Os desprecio, hombres-máquina.
Solo amo la luna.
Solo amo mi soledad de leopardo y yerbas.
Solo pienso en el pasado augusto.
Basura
Grafólogos, quiromantes, practicantes del Reiki, chifladuras de la Era de Acuario, portentosas imbecilidades de ovnis y embajadas galácticas, clarividentes de hojas del té, echadores del Tarot, médiums risibles y perturbadas, astrólogos bujarrones, brujas con su bola de colorines, quemaduras con forma de huevo en un campo por parte de una supuesta nave espacial, infames horóscopos ; todo un sinfín de degradadas y cómicas histerias astrales, de absurdas insensateces evidentes, de morralla borderline, de pillos y estafadoras, de irracionales exorcismos ante el eclipse de Dios y la teología.
Bolas y engrudos de mantequilla adolescente provenientes de Air India.
Absolutos rotos con labios de barro.
Teologías para incapaces de autonomía de razón.
Síntomas de la barbarie de un mundo educativamente catastrófico y decadente.

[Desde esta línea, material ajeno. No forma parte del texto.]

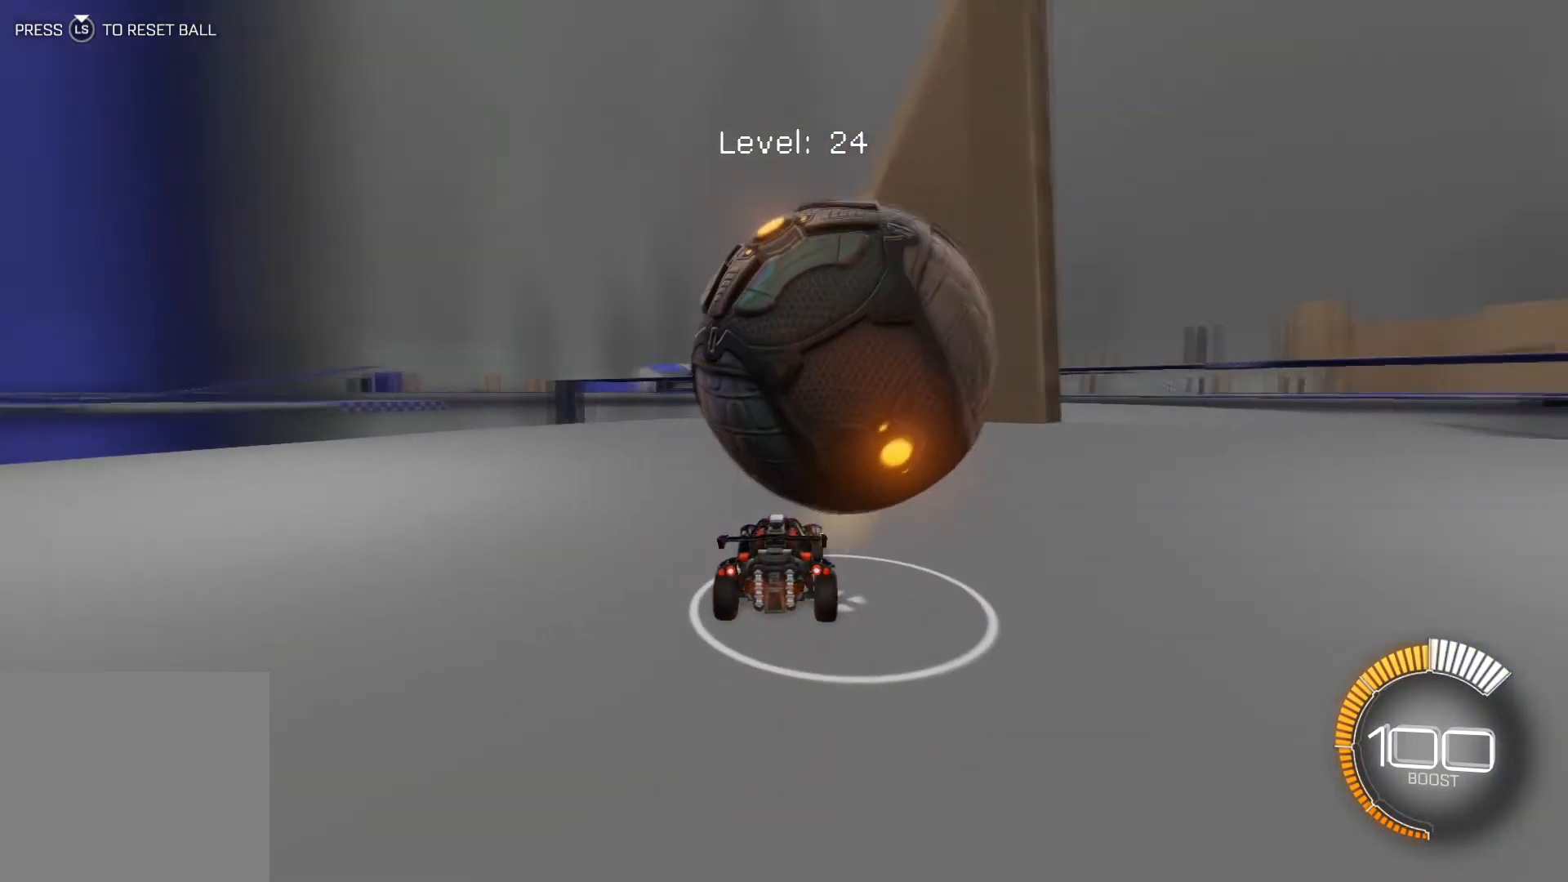
{"buttons": ["R2"], "left_stick": "center", "events": [[234, "R2", "up"], [334, "R2", "down"]]}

«Amor sceleratus habendi» Ovidio. Infame pasión de poseer.
Epitafio
Si mi nombre y deseo quieres saber, caminante,
soy Christian, el aldeano,
a quien los poetas enseñaron a vivir,
y los filósofos a morir,
y los santos cordialmente a sufrir.
Recorre el áspero camino y búrlate de mí,
que mucho ceceé en mis versos,
príncipe de vanos silencios.
Procuré hacer el bien y evitar el mal,
no fui nunca feliz,
y mi riqueza fue una pequeña alma
que aquí reposa
junto al hórreo y la alberca
Duermo la noche perpetua
y espero ver tu cauta sonrisa cómplice, caminante,
que esbozarás al leer estas palabras,
y que un día, como un niño, serán rasgo y oficio de tu soledad.

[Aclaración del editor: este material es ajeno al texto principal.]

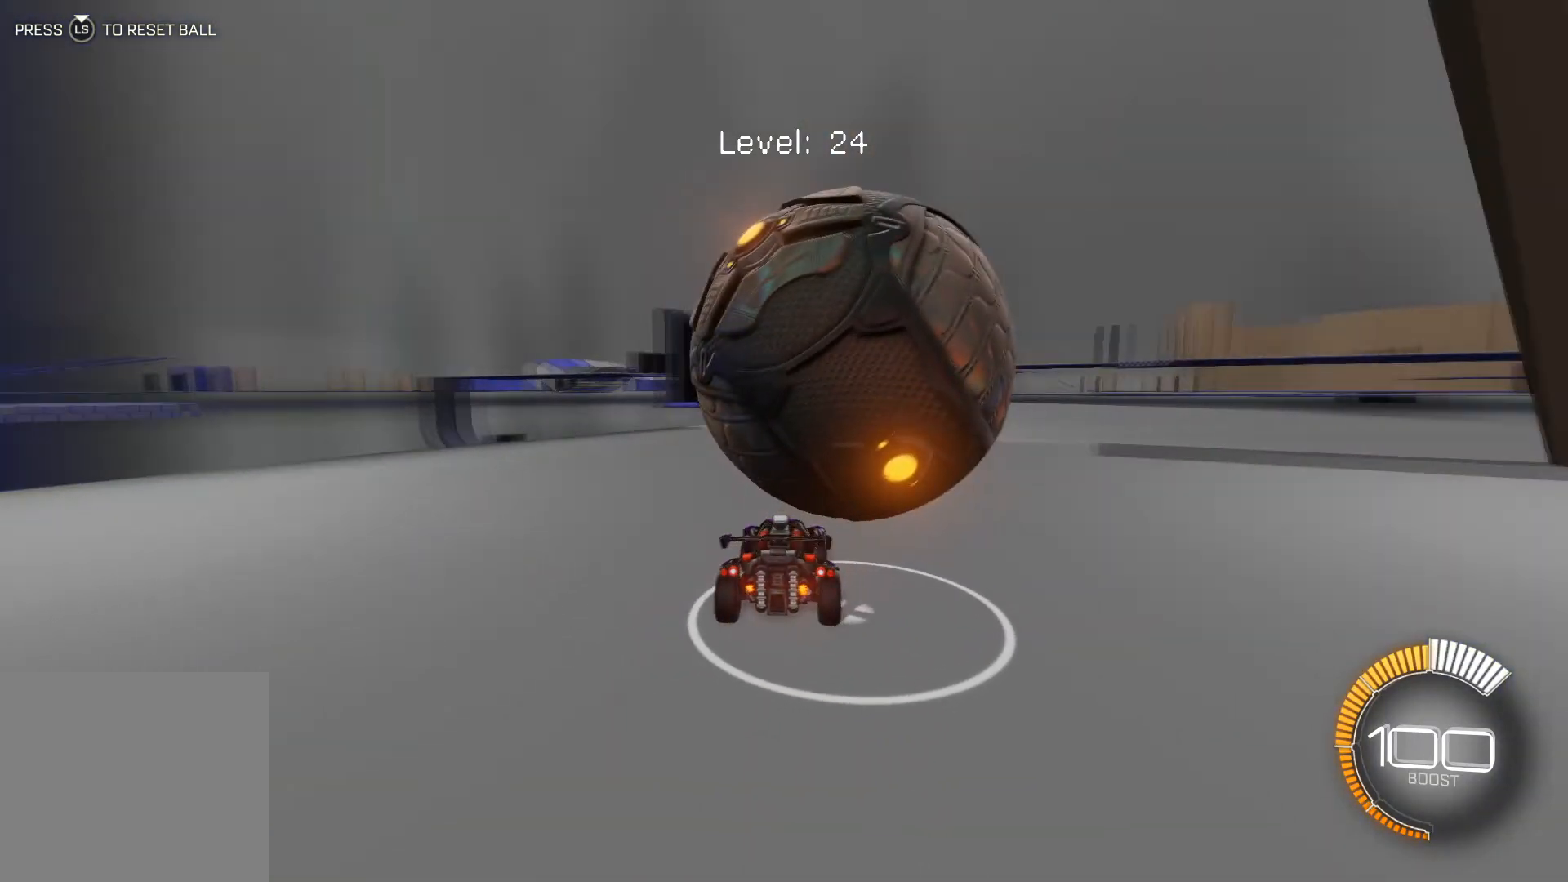
{"buttons": [], "left_stick": "center", "events": [[33, "left_stick", "center"], [267, "R2", "down"], [400, "R2", "up"], [400, "left_stick", "left"], [467, "left_stick", "center"]]}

Pensemos ahora mismo esas justas palaras juntos como hermanos.
Fe de vida
Es ingrato negar las felicidades del mundo,
porque mamá se acaba poniendo su pañuelo de siempre,
y el mar también siempre vuelve.
Hay una línea de Montaigne para que la leas solitario en la sombra y ramas de palmas datileras que parecen escofinas.
Hay margaritas gruesas por el suelo.
Hay polillas con su última canción.
Esta mañana sencillamente quieres decir que te gusta la vida, que le das un Sí sabroso, rojo y de caramelo, fresco y de sandía, un Sí grotesco y musical, sátiro y azul.
Es difícil cavar agujeros en mi corazón. Lo tengo fortificado frente a ataques sioux.
Es ingrato negar las dichas del mundo, si amas y te aman, si tu corazón propende a amar a borbotones. Queda una línea de Lucrecio, el sabor del café por la mañana, los zigurat que aguantan los templos del mundo.
Es una irreligiosidad no creer en la fe verdadera del mundo.
Una irreligiosidad no creer en la alegría.